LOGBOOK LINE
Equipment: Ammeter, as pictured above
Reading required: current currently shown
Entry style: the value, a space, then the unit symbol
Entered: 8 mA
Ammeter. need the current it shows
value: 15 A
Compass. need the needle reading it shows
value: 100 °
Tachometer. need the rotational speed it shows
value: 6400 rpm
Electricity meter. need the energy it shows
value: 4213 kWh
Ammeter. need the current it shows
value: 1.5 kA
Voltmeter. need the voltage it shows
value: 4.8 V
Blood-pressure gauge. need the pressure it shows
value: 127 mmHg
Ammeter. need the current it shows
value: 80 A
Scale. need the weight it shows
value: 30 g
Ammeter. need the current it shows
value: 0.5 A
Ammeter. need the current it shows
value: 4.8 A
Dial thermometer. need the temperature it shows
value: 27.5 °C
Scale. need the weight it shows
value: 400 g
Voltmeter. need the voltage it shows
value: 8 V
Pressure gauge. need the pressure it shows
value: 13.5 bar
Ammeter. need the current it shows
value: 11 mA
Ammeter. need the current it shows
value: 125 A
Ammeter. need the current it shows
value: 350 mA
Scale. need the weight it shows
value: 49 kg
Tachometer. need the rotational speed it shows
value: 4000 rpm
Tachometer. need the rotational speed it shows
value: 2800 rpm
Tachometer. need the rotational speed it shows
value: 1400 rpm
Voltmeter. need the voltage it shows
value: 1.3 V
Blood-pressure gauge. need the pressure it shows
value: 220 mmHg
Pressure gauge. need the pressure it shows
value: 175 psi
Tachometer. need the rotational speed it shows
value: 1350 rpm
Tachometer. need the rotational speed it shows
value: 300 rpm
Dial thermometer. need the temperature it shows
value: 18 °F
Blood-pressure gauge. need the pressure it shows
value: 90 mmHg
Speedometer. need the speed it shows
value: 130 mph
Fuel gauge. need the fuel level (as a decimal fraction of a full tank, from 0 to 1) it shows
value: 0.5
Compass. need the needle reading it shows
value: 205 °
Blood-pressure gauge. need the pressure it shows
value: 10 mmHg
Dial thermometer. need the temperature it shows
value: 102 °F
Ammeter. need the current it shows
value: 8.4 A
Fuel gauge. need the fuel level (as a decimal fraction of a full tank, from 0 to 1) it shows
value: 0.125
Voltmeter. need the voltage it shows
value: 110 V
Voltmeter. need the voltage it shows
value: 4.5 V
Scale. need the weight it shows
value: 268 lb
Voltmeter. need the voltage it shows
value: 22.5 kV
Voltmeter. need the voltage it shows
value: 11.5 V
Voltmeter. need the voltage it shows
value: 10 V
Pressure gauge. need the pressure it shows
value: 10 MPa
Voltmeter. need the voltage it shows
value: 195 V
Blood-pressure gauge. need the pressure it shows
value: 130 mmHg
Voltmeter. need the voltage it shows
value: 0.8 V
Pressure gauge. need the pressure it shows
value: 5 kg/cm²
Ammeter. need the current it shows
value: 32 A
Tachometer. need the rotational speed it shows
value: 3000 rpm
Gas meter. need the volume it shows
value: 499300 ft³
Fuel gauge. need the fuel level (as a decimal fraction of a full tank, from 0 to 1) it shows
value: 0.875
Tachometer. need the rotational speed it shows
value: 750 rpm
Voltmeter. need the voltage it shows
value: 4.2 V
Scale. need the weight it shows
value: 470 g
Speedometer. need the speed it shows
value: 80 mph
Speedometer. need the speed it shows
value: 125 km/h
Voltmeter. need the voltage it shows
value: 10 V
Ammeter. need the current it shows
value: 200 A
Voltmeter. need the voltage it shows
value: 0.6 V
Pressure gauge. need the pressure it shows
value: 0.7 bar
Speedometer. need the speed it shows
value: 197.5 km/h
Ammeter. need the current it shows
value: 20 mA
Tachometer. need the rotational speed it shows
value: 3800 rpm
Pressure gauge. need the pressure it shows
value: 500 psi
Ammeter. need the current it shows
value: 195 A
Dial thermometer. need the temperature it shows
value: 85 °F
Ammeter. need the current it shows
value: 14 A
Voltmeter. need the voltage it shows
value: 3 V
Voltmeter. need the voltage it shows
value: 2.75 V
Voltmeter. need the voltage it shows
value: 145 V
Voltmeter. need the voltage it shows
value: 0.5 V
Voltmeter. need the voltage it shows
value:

> [EXERCISE OBJECTIVE] Reproduce all of the material above line for line, changing nothing.

> [RESPONSE TO THE EXERCISE]
LOGBOOK LINE
Equipment: Ammeter, as pictured above
Reading required: current currently shown
Entry style: the value, a space, then the unit symbol
Entered: 8 mA
Ammeter. need the current it shows
value: 15 A
Compass. need the needle reading it shows
value: 100 °
Tachometer. need the rotational speed it shows
value: 6400 rpm
Electricity meter. need the energy it shows
value: 4213 kWh
Ammeter. need the current it shows
value: 1.5 kA
Voltmeter. need the voltage it shows
value: 4.8 V
Blood-pressure gauge. need the pressure it shows
value: 127 mmHg
Ammeter. need the current it shows
value: 80 A
Scale. need the weight it shows
value: 30 g
Ammeter. need the current it shows
value: 0.5 A
Ammeter. need the current it shows
value: 4.8 A
Dial thermometer. need the temperature it shows
value: 27.5 °C
Scale. need the weight it shows
value: 400 g
Voltmeter. need the voltage it shows
value: 8 V
Pressure gauge. need the pressure it shows
value: 13.5 bar
Ammeter. need the current it shows
value: 11 mA
Ammeter. need the current it shows
value: 125 A
Ammeter. need the current it shows
value: 350 mA
Scale. need the weight it shows
value: 49 kg
Tachometer. need the rotational speed it shows
value: 4000 rpm
Tachometer. need the rotational speed it shows
value: 2800 rpm
Tachometer. need the rotational speed it shows
value: 1400 rpm
Voltmeter. need the voltage it shows
value: 1.3 V
Blood-pressure gauge. need the pressure it shows
value: 220 mmHg
Pressure gauge. need the pressure it shows
value: 175 psi
Tachometer. need the rotational speed it shows
value: 1350 rpm
Tachometer. need the rotational speed it shows
value: 300 rpm
Dial thermometer. need the temperature it shows
value: 18 °F
Blood-pressure gauge. need the pressure it shows
value: 90 mmHg
Speedometer. need the speed it shows
value: 130 mph
Fuel gauge. need the fuel level (as a decimal fraction of a full tank, from 0 to 1) it shows
value: 0.5
Compass. need the needle reading it shows
value: 205 °
Blood-pressure gauge. need the pressure it shows
value: 10 mmHg
Dial thermometer. need the temperature it shows
value: 102 °F
Ammeter. need the current it shows
value: 8.4 A
Fuel gauge. need the fuel level (as a decimal fraction of a full tank, from 0 to 1) it shows
value: 0.125
Voltmeter. need the voltage it shows
value: 110 V
Voltmeter. need the voltage it shows
value: 4.5 V
Scale. need the weight it shows
value: 268 lb
Voltmeter. need the voltage it shows
value: 22.5 kV
Voltmeter. need the voltage it shows
value: 11.5 V
Voltmeter. need the voltage it shows
value: 10 V
Pressure gauge. need the pressure it shows
value: 10 MPa
Voltmeter. need the voltage it shows
value: 195 V
Blood-pressure gauge. need the pressure it shows
value: 130 mmHg
Voltmeter. need the voltage it shows
value: 0.8 V
Pressure gauge. need the pressure it shows
value: 5 kg/cm²
Ammeter. need the current it shows
value: 32 A
Tachometer. need the rotational speed it shows
value: 3000 rpm
Gas meter. need the volume it shows
value: 499300 ft³
Fuel gauge. need the fuel level (as a decimal fraction of a full tank, from 0 to 1) it shows
value: 0.875
Tachometer. need the rotational speed it shows
value: 750 rpm
Voltmeter. need the voltage it shows
value: 4.2 V
Scale. need the weight it shows
value: 470 g
Speedometer. need the speed it shows
value: 80 mph
Speedometer. need the speed it shows
value: 125 km/h
Voltmeter. need the voltage it shows
value: 10 V
Ammeter. need the current it shows
value: 200 A
Voltmeter. need the voltage it shows
value: 0.6 V
Pressure gauge. need the pressure it shows
value: 0.7 bar
Speedometer. need the speed it shows
value: 197.5 km/h
Ammeter. need the current it shows
value: 20 mA
Tachometer. need the rotational speed it shows
value: 3800 rpm
Pressure gauge. need the pressure it shows
value: 500 psi
Ammeter. need the current it shows
value: 195 A
Dial thermometer. need the temperature it shows
value: 85 °F
Ammeter. need the current it shows
value: 14 A
Voltmeter. need the voltage it shows
value: 3 V
Voltmeter. need the voltage it shows
value: 2.75 V
Voltmeter. need the voltage it shows
value: 145 V
Voltmeter. need the voltage it shows
value: 0.5 V
Voltmeter. need the voltage it shows
value:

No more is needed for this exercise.